**EXERCISE**
Please return the text read from each picture in the data below, line for line and unchanged. Leave the pictures themselves out of your answer.
+===+
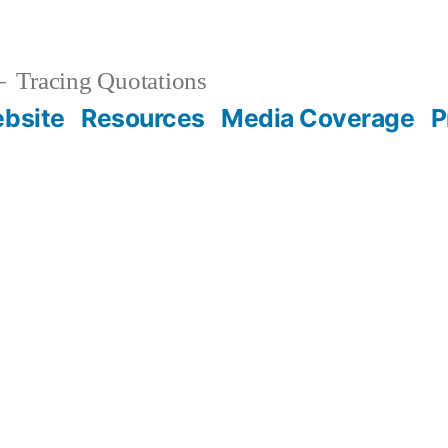
Tracing Quotations
bsite
Resources
Media Coverage
P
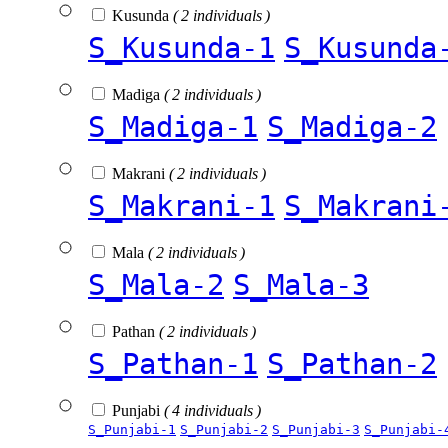
Kusunda
( 2 individuals )
S_Kusunda-1
S_Kusunda
Madiga
( 2 individuals )
S_Madiga-1
S_Madiga-2
Makrani
( 2 individuals )
S_Makrani-1
S_Makrani
Mala
( 2 individuals )
S_Mala-2
S_Mala-3
Pathan
( 2 individuals )
S_Pathan-1
S_Pathan-2
Punjabi
( 4 individuals )
S_Punjabi-1
S_Punjabi-2
S_Punjabi-3
S_Punjabi-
+===+
**YOUR RESPONSE**
Tracing Quotations
bsite
Resources
Media Coverage
P
Kusunda
( 2 individuals )
S_Kusunda-1
S_Kusunda
Madiga
( 2 individuals )
S_Madiga-1
S_Madiga-2
Makrani
( 2 individuals )
S_Makrani-1
S_Makrani
Mala
( 2 individuals )
S_Mala-2
S_Mala-3
Pathan
( 2 individuals )
S_Pathan-1
S_Pathan-2
Punjabi
( 4 individuals )
S_Punjabi-1
S_Punjabi-2
S_Punjabi-3
S_Punjabi-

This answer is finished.